The Resolution then being read a second time, was, upon the question put thereupon, agreed to by the House.*
WEDNESDAY, December 22, 1774.
The House adjourned till Thursday, three weeks, the 19th day of January next, (1775.)
*Notwithstanding the hostile tone of the Speech, and the great majority that supported the Addresses in both Houses, there appeared the most glaring irresolution on the side of Ministry with respect to American affaire. It seemed as if no plan had yet been formed, nor system adopted upon that subject. The Minister appeared less than usual in the House of Commons, and studiously avoided all explanation. Many imagined that he was thwarted and overruled by what in the cant phraze is called the Interior Cabinet, and did not approve of the violent measures that were there generated. It was even at this time supposed that he was feeling his own strength, and had some thoughts of making an effort to emancipate himself from those shackles which rendered him answerable for the acts of others, who were not themselves in any degree responsible.
Other causes might, perhaps with more probability, be assigned for this irresolution. The Minister might still have his doubts with respect to the temper of the new Parliament. The landed interest, which must first contribute to the support of coercive measures, was not yet prepared to look in the face the direct avowal of a war; and an increase of the land tax, where there was no incitement of national glory, and even the question of interest sufficiently doubtful, might meet with a general and fatal opposition. The whole weight of the mercantile interest, and of the great manufacturing body of the Nation was also to be apprehended.

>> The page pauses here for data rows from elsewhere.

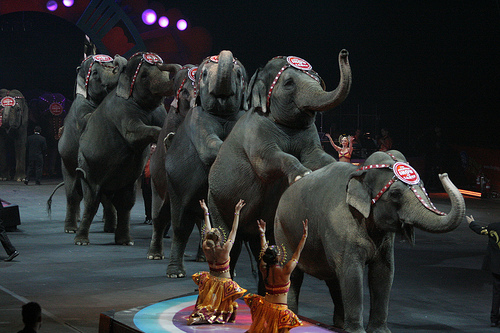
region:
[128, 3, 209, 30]
brightlights in the air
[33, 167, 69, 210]
wagging tail on elephant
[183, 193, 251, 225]
woman's arms in the air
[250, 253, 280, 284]
woman with long black plait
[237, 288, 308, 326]
woman wearing shimmering gold skirt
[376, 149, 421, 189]
red circle on front of elephant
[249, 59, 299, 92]
red and white circle on front of elephant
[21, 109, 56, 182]
man standing on the floor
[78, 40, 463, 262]
elephants lined up in a row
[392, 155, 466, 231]
elephant's tusk curled upwards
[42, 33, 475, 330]
the elephants are performing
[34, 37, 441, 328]
the elephants are gray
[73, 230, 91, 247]
large grey elephant foot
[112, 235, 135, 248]
large grey elephant foot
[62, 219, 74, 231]
large grey elephant foot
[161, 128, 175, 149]
large grey elephant foot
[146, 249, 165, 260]
large grey elephant foot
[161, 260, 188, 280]
large grey elephant foot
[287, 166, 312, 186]
large grey elephant foot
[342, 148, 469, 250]
large grey elephant head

However it was, whether it proceeded from irresolution, a want of system, or a difference of opinion in the Cabinet, there was a strange suspension of American business previous to the Christmas recess, and the Minister seemed evidently to shrink from all contest upon that subject. The national estimates were entirely formed upon a peace establishment. The land tax was continued at three Shillings in the Pound; no vote of credit was required; the Army remained upon its former footing, and a reduction of four thousand seamen took place, only sixteen thousand being demanded for the ensuing year.—Ann. Reg.